*** PROVIDED INFORMATION Section Begins ***
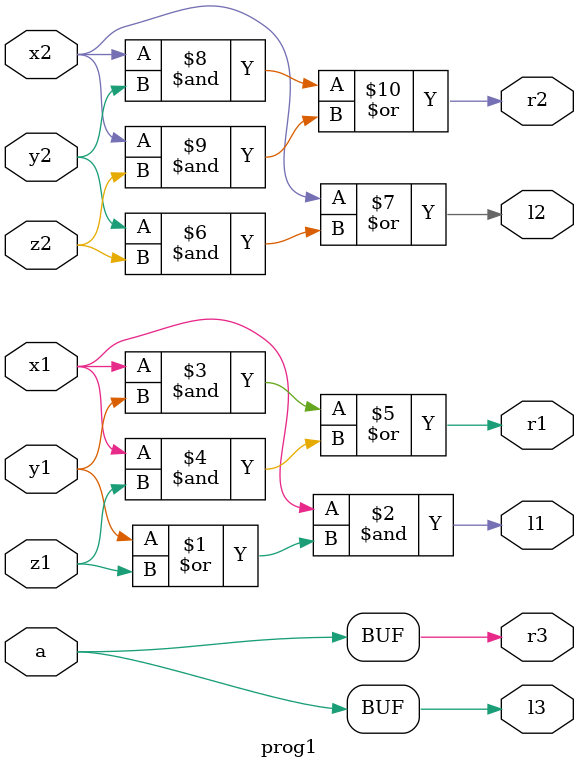
<source format=v>
module prog1(x1, y1, z1, l1, r1, x2, y2, z2, l2, r2, a, l3, r3);
input x1, y1, z1, x2, y2, z2, a;
output l1, r1, l2, r2, l3, r3;

assign l1 = x1&(y1|z1);
assign r1 = x1&y1 | x1&z1;

assign l2 = x2|(y2&z2);
assign r2 = (x2&y2)|(x2&z2);

assign l3 = ~(~a);
assign r3 = a;

endmodule

</source>
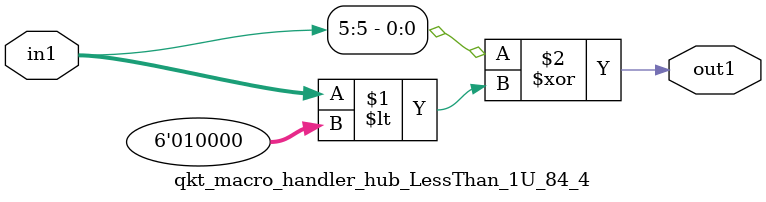
<source format=v>

`timescale 1ps / 1ps


module qkt_macro_handler_hub_LessThan_1U_84_4( in1, out1 );

    input [5:0] in1;
    output out1;

    
    // rtl_process:qkt_macro_handler_hub_LessThan_1U_84_4/qkt_macro_handler_hub_LessThan_1U_84_4_thread_1
    assign out1 = (in1[5] ^ in1 < 6'd16);

endmodule


</source>
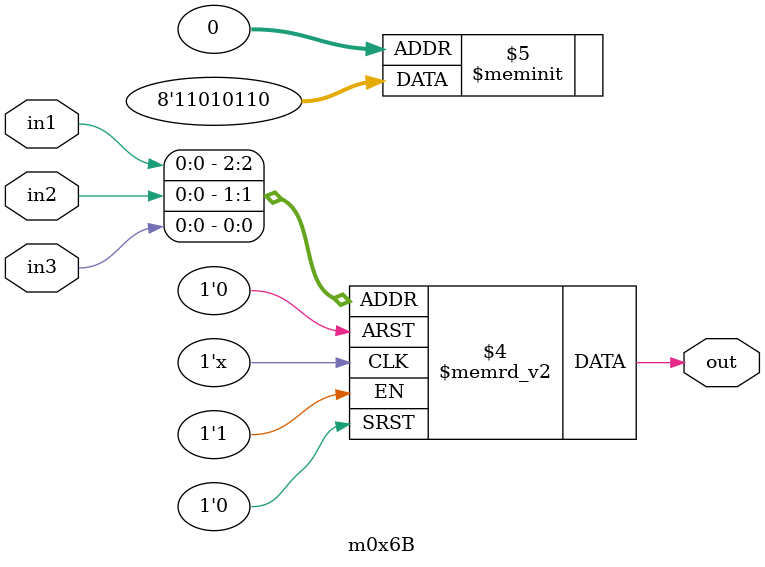
<source format=v>
module m0x6B(output out, input in1, in2, in3);

   always @(in1, in2, in3)
     begin
        case({in1, in2, in3})
          3'b000: {out} = 1'b0;
          3'b001: {out} = 1'b1;
          3'b010: {out} = 1'b1;
          3'b011: {out} = 1'b0;
          3'b100: {out} = 1'b1;
          3'b101: {out} = 1'b0;
          3'b110: {out} = 1'b1;
          3'b111: {out} = 1'b1;
        endcase // case ({in1, in2, in3})
     end // always @ (in1, in2, in3)

endmodule // m0x6B
</source>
*** PROVIDED INFORMATION Section Ends ***
## WHAT IS EXPECTED:
All records should be output exactly, with the pictures left out.

## TASK SOLUTION:
<source format=v>
module prog1(x1, y1, z1, l1, r1, x2, y2, z2, l2, r2, a, l3, r3);
input x1, y1, z1, x2, y2, z2, a;
output l1, r1, l2, r2, l3, r3;

assign l1 = x1&(y1|z1);
assign r1 = x1&y1 | x1&z1;

assign l2 = x2|(y2&z2);
assign r2 = (x2&y2)|(x2&z2);

assign l3 = ~(~a);
assign r3 = a;

endmodule

</source>
<source format=v>

`timescale 1ps / 1ps


module qkt_macro_handler_hub_LessThan_1U_84_4( in1, out1 );

    input [5:0] in1;
    output out1;

    
    // rtl_process:qkt_macro_handler_hub_LessThan_1U_84_4/qkt_macro_handler_hub_LessThan_1U_84_4_thread_1
    assign out1 = (in1[5] ^ in1 < 6'd16);

endmodule


</source>
<source format=v>
module m0x6B(output out, input in1, in2, in3);

   always @(in1, in2, in3)
     begin
        case({in1, in2, in3})
          3'b000: {out} = 1'b0;
          3'b001: {out} = 1'b1;
          3'b010: {out} = 1'b1;
          3'b011: {out} = 1'b0;
          3'b100: {out} = 1'b1;
          3'b101: {out} = 1'b0;
          3'b110: {out} = 1'b1;
          3'b111: {out} = 1'b1;
        endcase // case ({in1, in2, in3})
     end // always @ (in1, in2, in3)

endmodule // m0x6B
</source>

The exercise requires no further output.